José Geraldes

Os 40 anos do Vaticano II


A convocação do concílio Vaticano II despertou uma onda de entusiasmo e de alegria. Com surpresa de todo o mundo, João XXIII deu a notícia, ele que aos 78 anos tinha sido eleito como um papa de transição. Era preciso, segundo as suas palavras, fazer o “aggiornamento” da Igreja e “limpar o pó das suas janelas e abri-las de par em par”.
Uma onda de esperança invadiu todas as comunidades cristãs. Chegava uma lufada de ar fresco para a renovação da Igreja.
Iniciado a 11 de Outubro de 1962, o Vaticano II foi encerrado solenemente por Paulo VI a 8 de Dezembro de 1965, já que o bom papa João morrera a 3 de Junho de 1963.
Participaram mais de dois mil bispos entre os quais 50 portugueses. Os assessores eram cerca de quinhentos.
Hoje passados 40 anos da sua realização vemos o alcance dos seus documentos. Os temas estudados têm como pilares as constituições sobre a natureza da Igreja, a liturgia, a revelação divina e palavra de Deus e presença da Igreja no mundo. De referir ainda os decretos sobre a liberdade religiosa, o apostolado dos leigos, a educação cristã, ecumenismo, relação com os não cristãos e os meios de comunicação social.

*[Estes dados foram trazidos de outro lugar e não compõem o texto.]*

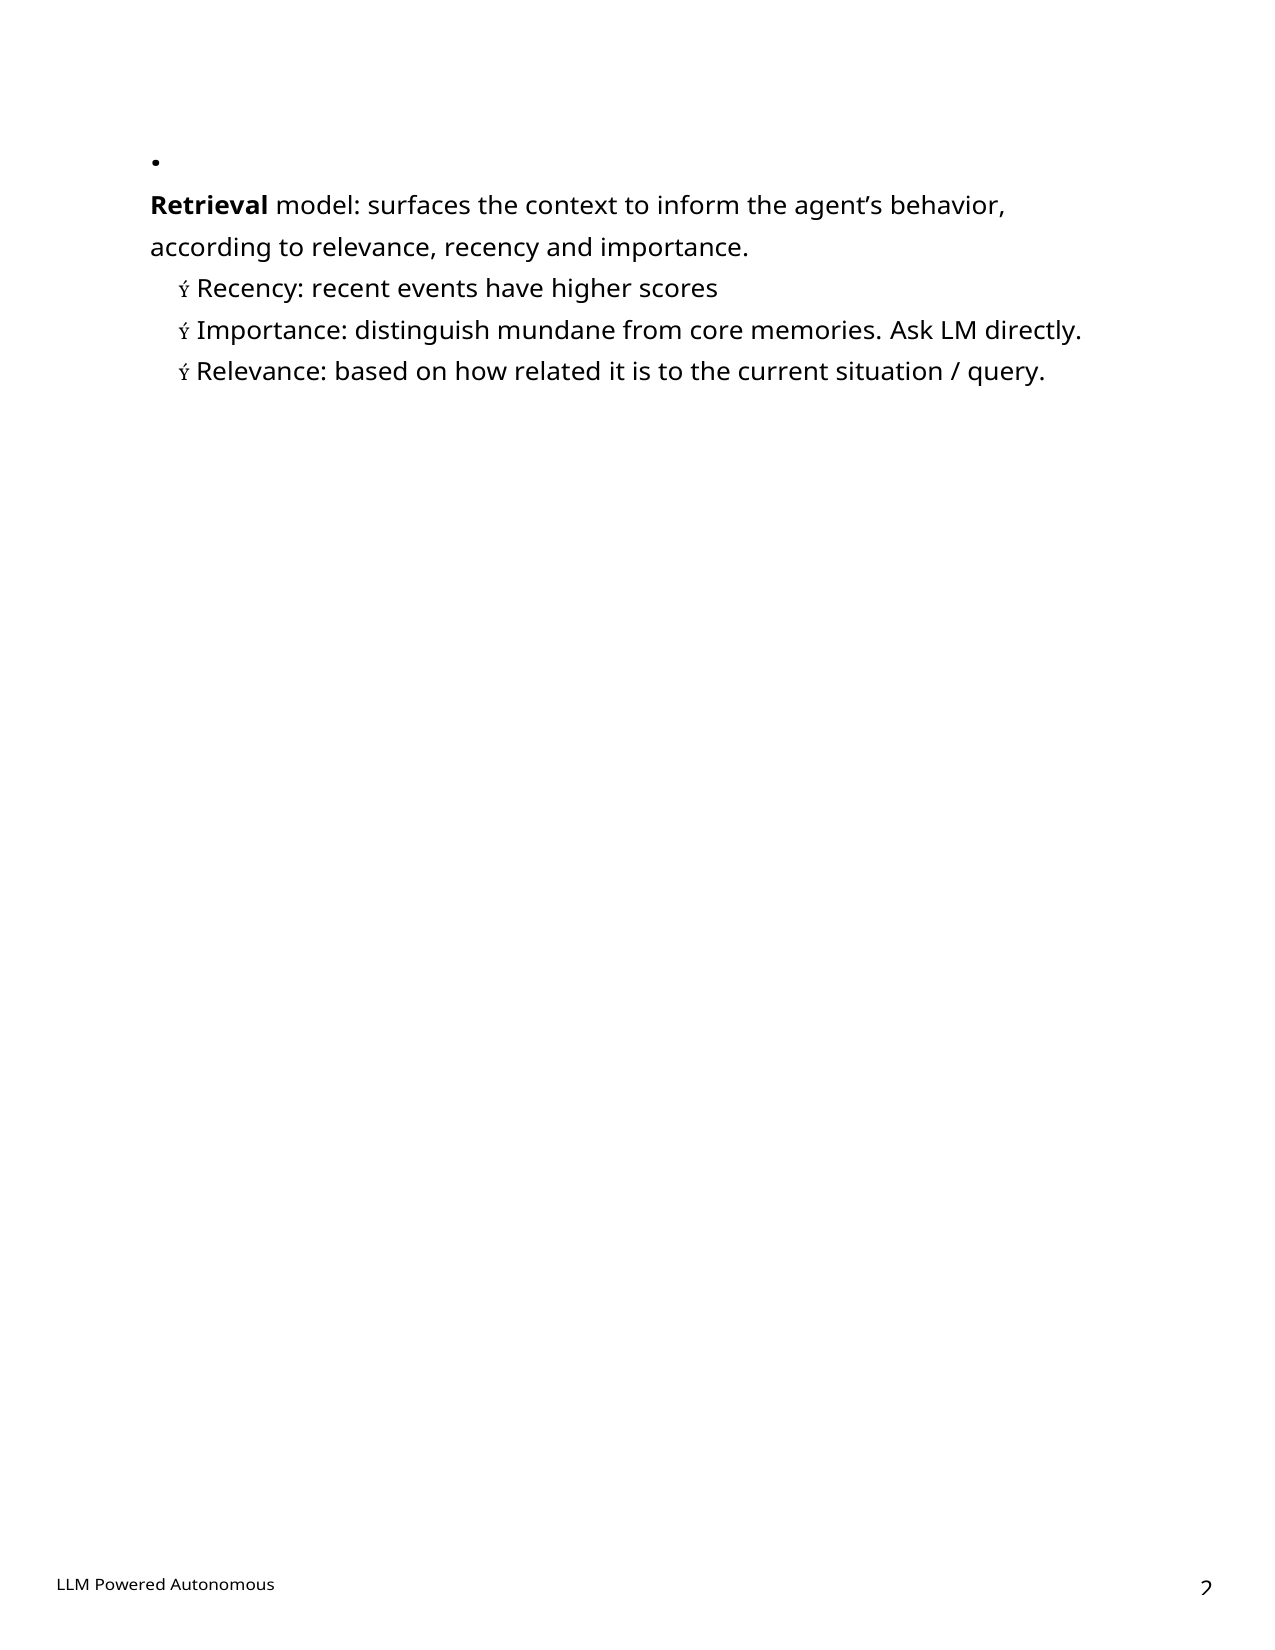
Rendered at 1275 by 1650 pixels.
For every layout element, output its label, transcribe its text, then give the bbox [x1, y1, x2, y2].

text  Importance: distinguish mundane from core memories. Ask LM directly. [178, 313, 1135, 347]
text  Recency: recent events have higher scores [178, 271, 1135, 305]
text  Relevance: based on how related it is to the current situation / query. [178, 354, 1135, 388]
text • [150, 146, 1135, 180]
text Retrieval model: surfaces the context to inform the agentʼs behavior, according to relevance, recency and importance. [150, 187, 1119, 263]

Será que à distância de 40 anos o concílio Vaticano II foi plenamente posto em prática? Dar uma resposta positiva afigura-se difícil. Mas muitas mudanças se operaram. Em algumas áreas mais do que noutras. No entanto, há muito caminho ainda para andar.

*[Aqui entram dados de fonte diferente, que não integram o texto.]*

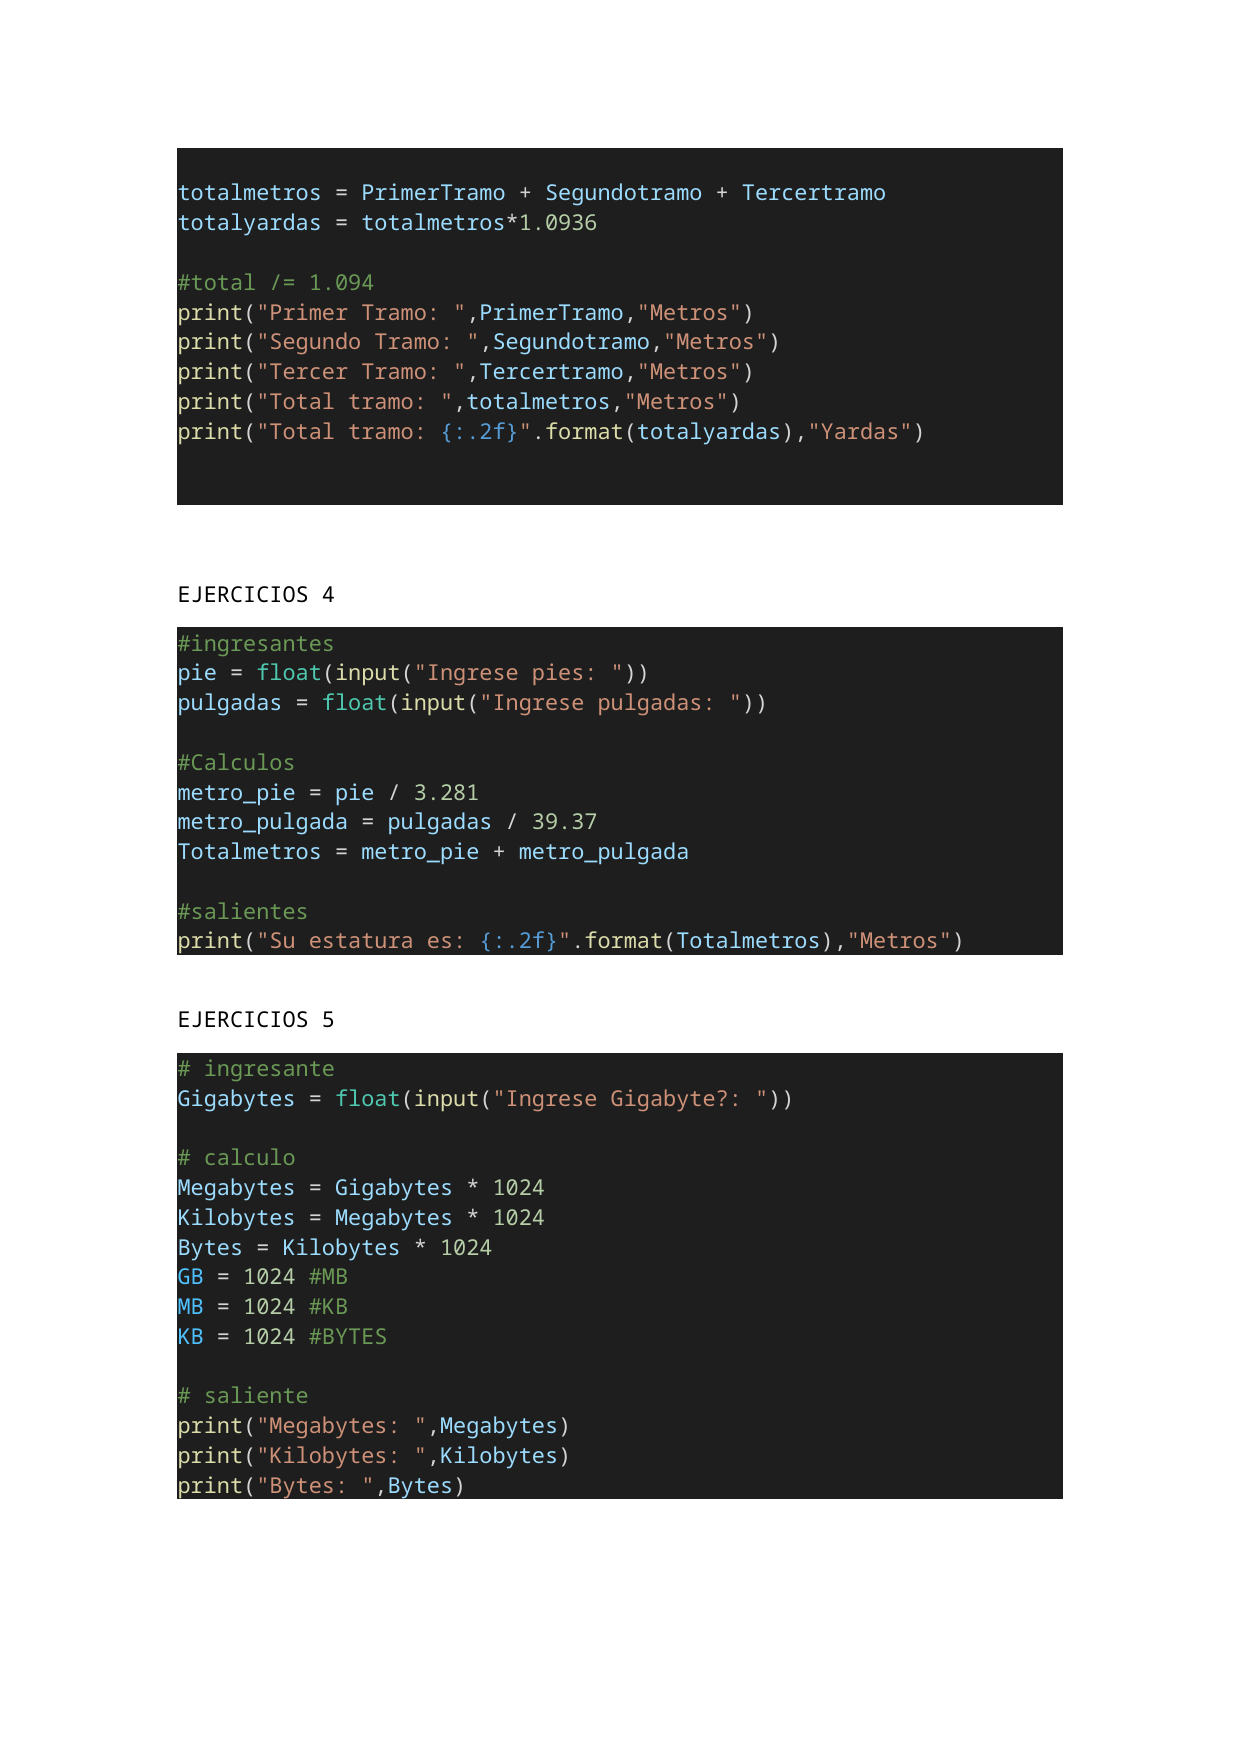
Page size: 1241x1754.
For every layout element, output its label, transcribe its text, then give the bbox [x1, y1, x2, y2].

text pulgadas = float(input("Ingrese pulgadas: ")) [177, 687, 1063, 717]
text print("Total tramo: {:.2f}".format(totalyardas),"Yardas") [177, 416, 1063, 446]
text # ingresante [177, 1053, 1063, 1082]
text #salientes [177, 896, 1063, 925]
text # calculo [177, 1142, 1063, 1172]
text totalyardas = totalmetros*1.0936 [177, 207, 1063, 237]
text print("Segundo Tramo: ",Segundotramo,"Metros") [177, 326, 1063, 356]
text print("Megabytes: ",Megabytes) [177, 1410, 1063, 1440]
text metro_pie = pie / 3.281 [177, 776, 1063, 806]
text MB = 1024 #KB [177, 1291, 1063, 1321]
text GB = 1024 #MB [177, 1261, 1063, 1291]
text print("Primer Tramo: ",PrimerTramo,"Metros") [177, 297, 1063, 326]
text print("Kilobytes: ",Kilobytes) [177, 1440, 1063, 1470]
text totalmetros = PrimerTramo + Segundotramo + Tercertramo [177, 177, 1063, 207]
text #Calculos [177, 747, 1063, 776]
text Bytes = Kilobytes * 1024 [177, 1231, 1063, 1261]
text #ingresantes [177, 627, 1063, 657]
text pie = float(input("Ingrese pies: ")) [177, 657, 1063, 687]
text EJERCICIOS 5 [177, 1004, 1063, 1034]
text print("Su estatura es: {:.2f}".format(Totalmetros),"Metros") [177, 925, 1063, 955]
text Totalmetros = metro_pie + metro_pulgada [177, 836, 1063, 866]
text # saliente [177, 1380, 1063, 1410]
text EJERCICIOS 4 [177, 579, 1063, 608]
text #total /= 1.094 [177, 267, 1063, 297]
text Gigabytes = float(input("Ingrese Gigabyte?: ")) [177, 1082, 1063, 1112]
text print("Bytes: ",Bytes) [177, 1470, 1063, 1499]
text KB = 1024 #BYTES [177, 1321, 1063, 1351]
text Megabytes = Gigabytes * 1024 [177, 1172, 1063, 1202]
text Kilobytes = Megabytes * 1024 [177, 1202, 1063, 1231]
text print("Total tramo: ",totalmetros,"Metros") [177, 386, 1063, 416]
text metro_pulgada = pulgadas / 39.37 [177, 806, 1063, 836]
text print("Tercer Tramo: ",Tercertramo,"Metros") [177, 356, 1063, 386]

Se uma revolução só é totalmente interiorizada passados 50 anos, então em relação ao Vaticano II, grande trabalho há ainda a fazer.
Em 1985, data em que se completaram os 20 anos do Concílio, o então Cardeal Ratzinger, hoje Bento XVI, em entrevista ao jornalista Vittorio Messori, dizia que era necessário reler os seus textos para captar, de um modo novo, as suas grandes intuições essenciais. Quarenta anos depois, esta releitura impõe-se como urgência inadiável.
Dois documentos merecem destaque nesta releitura: a Constituição sobre a Igreja e a Constituição sobre a Igreja no mundo contemporâneo. A primeira introduz a nova eclesiologia em que o mistério, a comunhão e o serviço são as notas da Igreja. Igreja que se apresenta como o povo de Deus. E não como poder. E em que a comunhão e a corresponsabilidade são fundamentais.
A Constituição sobre a Igreja no mundo contemporâneo mostra-nos a missão de acolhimento e solidariedade com todas as “alegrias e esperanças” de todo o homem. Na linha do que escrevia Tertuliano no séc. II: “Nada do que há no homem é estranho à Igreja”.
O início deste documento começa assim: “As alegrias e as esperanças, as tristezas e as angústias dos homens de hoje sobretudo dos pobres e de todos aqueles que sofrem, são também as alegrias e esperanças, as tristezas e as angústias dos discípulos de Cristo”. A Igreja quer assumir na sua missão todos os problemas do mundo.
A Constituição sobre a Igreja e o mundo contemporâneo, apesar da marca dos anos 60, conserva plena actualidade. Claro que o tom de optimismo de que reveste, pode parecer diferente em relação ao mundo de hoje marcado por muitas alterações de ordem económica, social, política e ecológica e em que a globalização determina novos comportamentos. Mas o sentido da humanidade permanece inalterável.
O Vaticano II não está ultrapassado. Para além do património que constitui, importa retornar ao seu espírito inicial. E dinamizar muito do que constam os seus textos no “aggionamento” constante.
E não o esquecer mudando as atitudes e mentalidades em diálogo constante com o mundo. Na atenção aos “sinais dos tempos”. Para que a Igreja seja sempre fiel à sua missão assumindo as “alegrias e esperanças” de todos os homens.